Потом обстоятельно изложил цель приезда. Как и опасался Степан, некие губернские органы весьма заинтересовались делом Клепикова, объединив его с делом Гагарина, и нашли необходимым перевести обоих преступников из уездной тюрьмы в губернскую.
— Их будет судить орловский военно-революционный трибунал, — заключил юрист.
Степан улыбнулся, скрывая внутреннее раздражение.
— В добрый час. Очевидно, вы не доверяете нам судить этих двух подлецов, которых следовало бы давно расстрелять в ближайшем овраге.
Губернский юрист изобразил на своем лице подобие снисходительной улыбки. Он принял слова Степана за шутку. Это был застарелый законник, чванливый и высокомерный. Впрочем, его миссия заключалась не в том, чтобы обсуждать с товарищем Жердевым вопрос, уже решенный вышестоящими организациями.
Он откланялся, взял портфель и вышел.
Оставшись один, Степан долго ходил по кабинету негодуя. Он ругал губернского юриста и всех умных болтунов, которые торопились примазаться к успехам революции и которые поспешат отречься от нее при первых трудностях или неудаче.
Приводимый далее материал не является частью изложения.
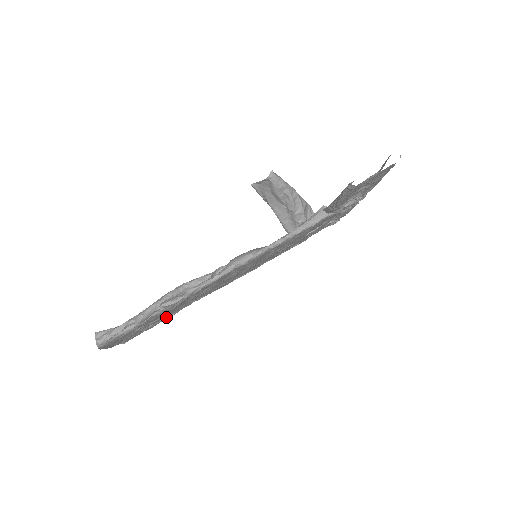
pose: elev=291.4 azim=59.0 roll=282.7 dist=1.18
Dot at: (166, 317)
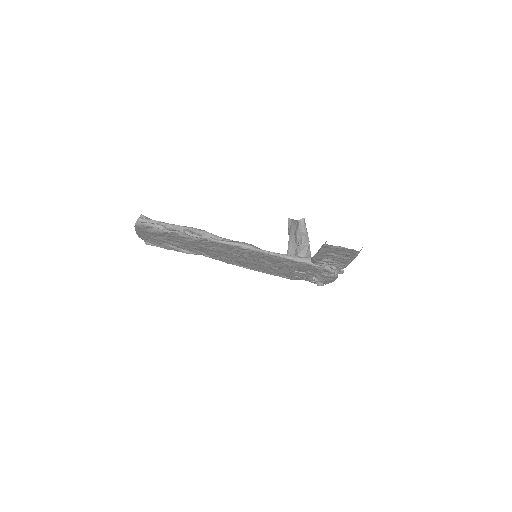
Dot at: (181, 248)
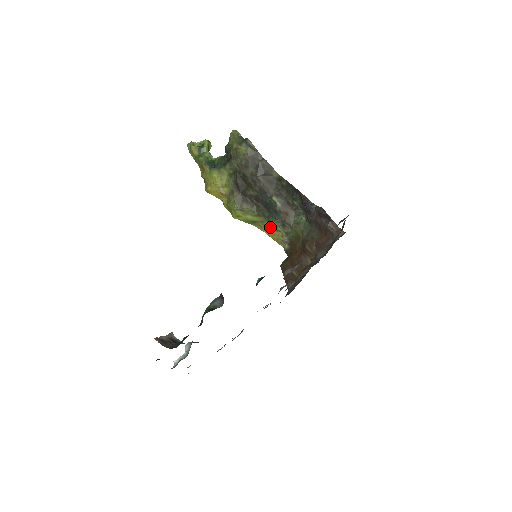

— Постой, что за фамилия? Енушкевич… Не думает ли он отличиться на большом-то процессе? Полезть в гору? Плешивая башка…
Глава двадцать третья
— Да ты, молодуха, никак проснулась? — сказала Матрена, входя в комнату Насти и увидав ее уже одетой, хотя на запушенных морозом окнах едва обозначилась легкая просинь света. — Знать, одолела тебя хозяйственная заботушка. Только не бери, милая, рывком — скоро упаришься! Живи по старому обычаю: день хлопочи, ночь спи на печи.
Накрывая стол белой скатертью, Настя с улыбкой взглянула на солдатку.
— День для меня короток, тетка Матрена. Вот я его и надставляю то с одного, то с другого конца. Получается жизнь из лоскутков, а мне и такая по душе.
В голосе Насти почувствовались нотки сдерживаемой радости и молодого задора. Все существо ее было переполнено счастьем, еще неведомым доселе, которого она не могла скрыть и за которое почему-то боялась. Словно за этим счастьем могли в любую минуту прийти, как за случайной находкой, отнять, выкрасть ночью.
«Птичка гнездо вьет — милого ждет», — думала Матрена, с невольной завистью оглядывая прибранную комнату, где за пунцовой занавеской спали дети.